A photographer is only as good as his gear. The quality of the camera and the lens would go a long way in determining the quality of your shots. If you have already picked a DSLR camera, the next thing on your list should be deciding the lens that would go best with your style. Choosing which lens would satisfy your needs is never easy. There are several specifications and abbreviations you would need to familiarize yourself with before you are ready to go lens shopping. 

The following are a couple of such essential features you would need to keep in mind, and how the many different manufacturers label them.


You would often find the maximum aperture stated on most lenses. This value tells you how much light can go through the sensor at it best. The more light that can enter at a time, the better your chances of taking shots in the dark without your pictures being blurry as a result of the camera shake. Aperture is often represented as f/2.1 and sometimes 1:2.8. Lenses with smaller apertures usually mean that they can allow more light to enter the camera. 

There are usually two aperture numbers on zoom lenses. The smaller shows you how much light enters at the widest angle and the other at maximum zoom.

Focal Length

If you are looking to take Tom Baskind quality pictures, you would need to purchase a lens fully understanding the importance of the focal length. It is often denoted in millimeters and informs you whether the lens is a telephoto or wide-angle lens.

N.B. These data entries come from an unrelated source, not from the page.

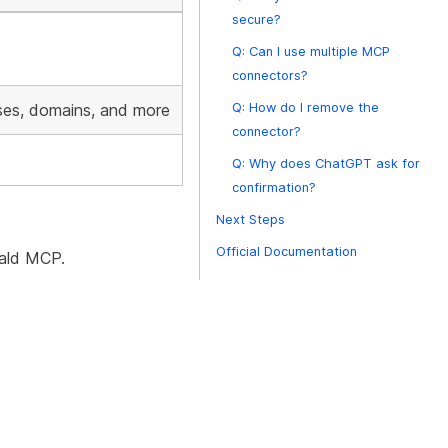
secure?
Q: Can I use multiple MCP
connectors?
ses, domains, and more
Q: How do I remove the
connector?
Q: Why does ChatGPT ask for
confirmation?
Next Steps
Official Documentation
wald MCP.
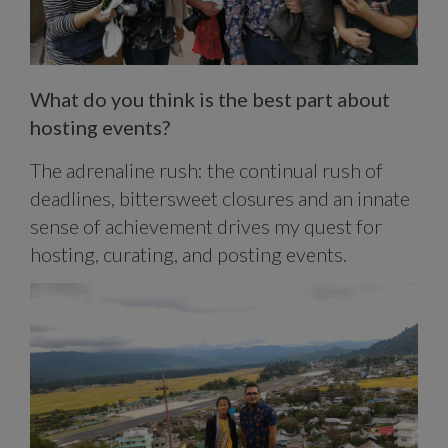
What do you think is the best part about
hosting events?
The adrenaline rush: the continual rush of
deadlines, bittersweet closures and an innate
sense of achievement drives my quest for
hosting, curating, and posting events.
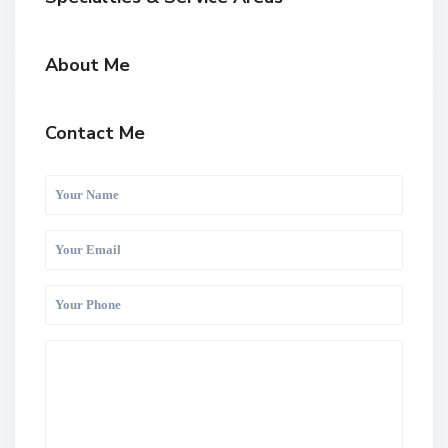
About Me
Contact Me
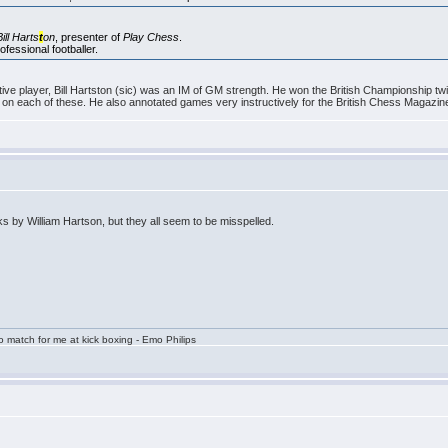
Bill Harts
t
on
, presenter of
Play Chess
.
fessional footballer.
ve player, Bill Hartston (sic) was an IM of GM strength. He won the British Championship tw
n each of these. He also annotated games very instructively for the British Chess Magazin
by William Hartson, but they all seem to be misspelled.
 match for me at kick boxing - Emo Philips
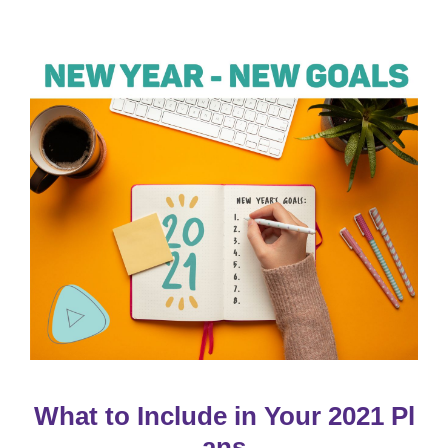
What to Include in Your 2021 Pl
ans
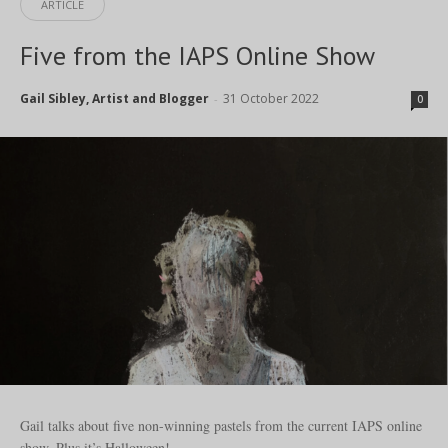
ARTICLE
Five from the IAPS Online Show
Gail Sibley, Artist and Blogger
31 October 2022
-
0
Gail talks about five non-winning pastels from the current IAPS online
show. Plus it’s Halloween!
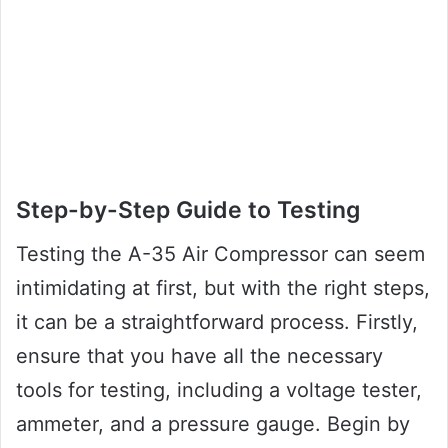
Step-by-Step Guide to Testing
Testing the A-35 Air Compressor can seem
intimidating at first, but with the right steps,
it can be a straightforward process. Firstly,
ensure that you have all the necessary
tools for testing, including a voltage tester,
ammeter, and a pressure gauge. Begin by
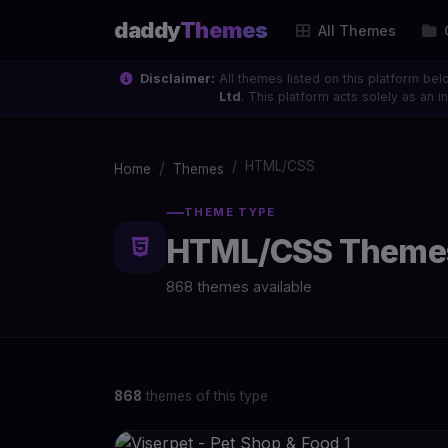
daddy
Themes
All Themes
Disclaimer:
All themes listed on this platform bel
Ltd
. This platform acts solely as an
HTML/CSS
Home
Themes
THEME TYPE
HTML/CSS Theme
868 themes available
868
themes of this type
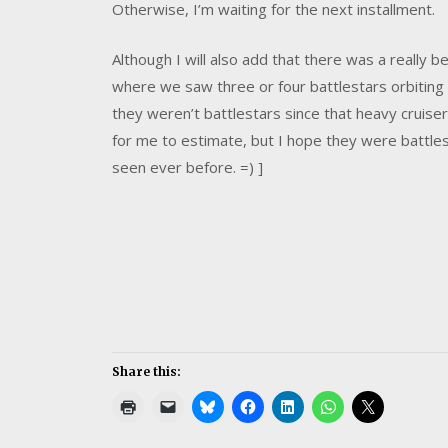
Otherwise, I’m waiting for the next installment.
Although I will also add that there was a really be
where we saw three or four battlestars orbiting 
they weren’t battlestars since th
at heavy cruiser
for me to estimate, but I hope they were battl
seen ever before. =) ]
Share this:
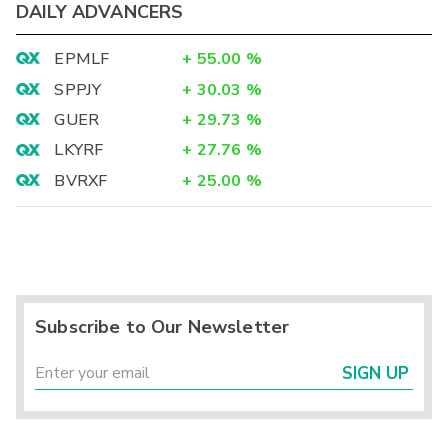
DAILY ADVANCERS
EPMLF
+
55.00
%
SPPJY
+
30.03
%
GUER
+
29.73
%
LKYRF
+
27.76
%
BVRXF
+
25.00
%
Subscribe to Our Newsletter
SIGN UP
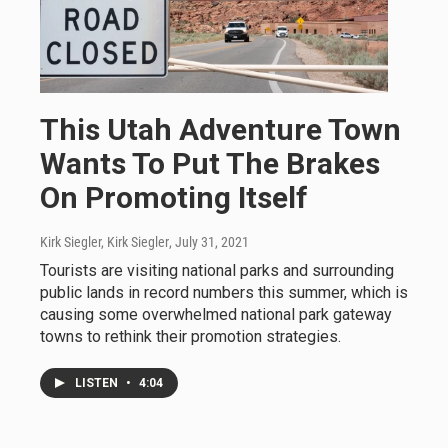
This Utah Adventure Town
Wants To Put The Brakes
On Promoting Itself
Kirk Siegler, Kirk Siegler
, July 31, 2021
Tourists are visiting national parks and surrounding
public lands in record numbers this summer, which is
causing some overwhelmed national park gateway
towns to rethink their promotion strategies.
LISTEN
•
4:04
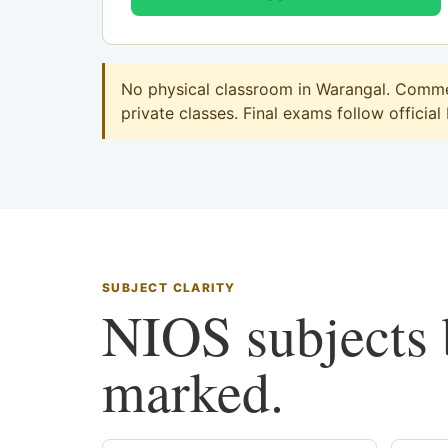
No physical classroom in Warangal. Commer
private classes. Final exams follow official
SUBJECT CLARITY
NIOS subjects b
marked.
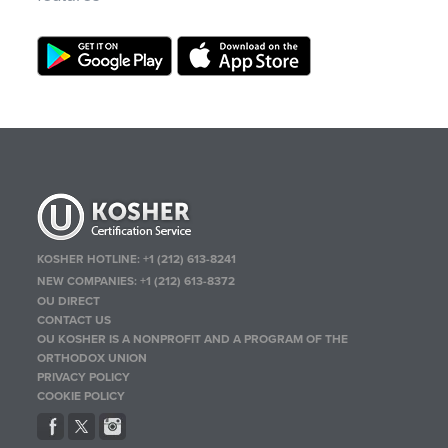
KOSHER HOTLINE:
+1 (212) 613-8241
NEW COMPANIES:
+1 (212) 613-8372
OU DIRECT
CONTACT US
OU KOSHER IS A NONPROFIT AND A PROGRAM OF THE
ORTHODOX UNION
PRIVACY POLICY
COOKIE POLICY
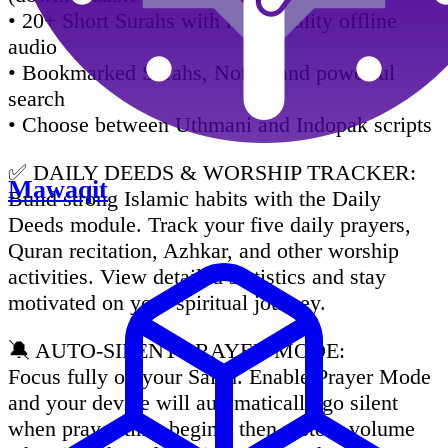
• 20+ Short Surahs with high-quality offline
audio
• Bookmarked Surahs, Notes, and powerful
search
• Choose between Uthmani and Indopak scripts
✅ DAILY DEEDS & WORSHIP TRACKER:
Mawaqit
Build strong Islamic habits with the Daily
Deeds module. Track your five daily prayers,
Quran recitation, Azhkar, and other worship
activities. View detailed statistics and stay
motivated on your spiritual journey.
🔕 AUTO-SILENT PRAYER MODE:
Focus fully on your Salah. Enable Prayer Mode
and your device will automatically go silent
when prayer time begins, then restore volume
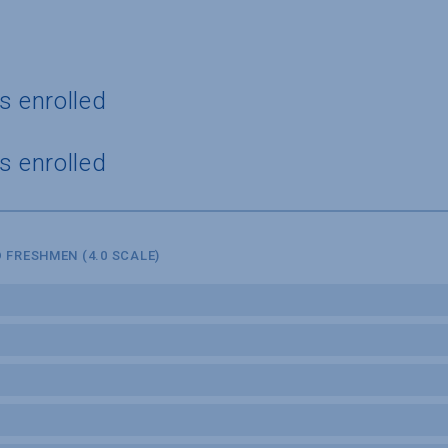
s enrolled
s enrolled
 FRESHMEN (4.0 SCALE)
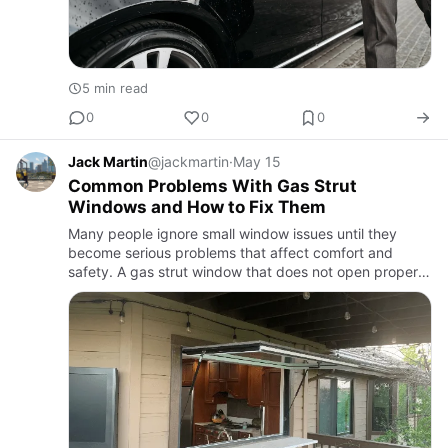
5 min read
0
0
0
Jack Martin
@jackmartin
·
May 15
Common Problems With Gas Strut
Windows and How to Fix Them
Many people ignore small window issues until they
become serious problems that affect comfort and
safety. A gas strut window that does not open properly
or makes unusual noises may indicate underlying
damage. Regular in…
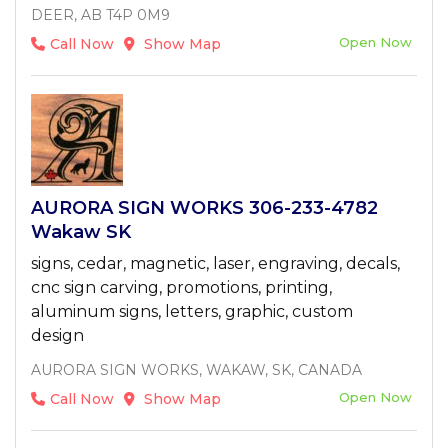
DEER, AB T4P 0M9
Open Now
Call Now
Show Map
AURORA SIGN WORKS 306-233-4782
Wakaw SK
signs, cedar, magnetic, laser, engraving, decals,
cnc sign carving, promotions, printing,
aluminum signs, letters, graphic, custom
design
AURORA SIGN WORKS, WAKAW, SK, CANADA
Open Now
Call Now
Show Map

Telephoto lenses are preferred for portraits, as it naturally brings you closer to objects farther away. Although it becomes easy to get blurry images as telephoto lenses have a lesser depth of field as compared with wide-angle lenses.

Wide-angle lenses, on the other hand, are the go-to choice for landscape photography; if you are interested in Thomas Baskind style landscape photography, this is the lens for you. This lens type is known to be physically smaller and lighter, it handles brightness better and has more field depth. 


Fixed or Zoom Lens

Both lenses have their pros and cons. Most people would go with the zoom lens as you get several focal lengths and would save you the need to buy too many lenses. On the other hand, fixed lenses are smaller and lighter and have better use of brightness than zoom lenses. The fixed lens makes it much easier to correct for errors and makes for better quality, although the brand and price also play an important role. 

The camera lens is a critical component, and the lens’s quality would help you slowly but surely climb up the photography ladder. With persistence and constant practice, you would capture people and nature in its finest.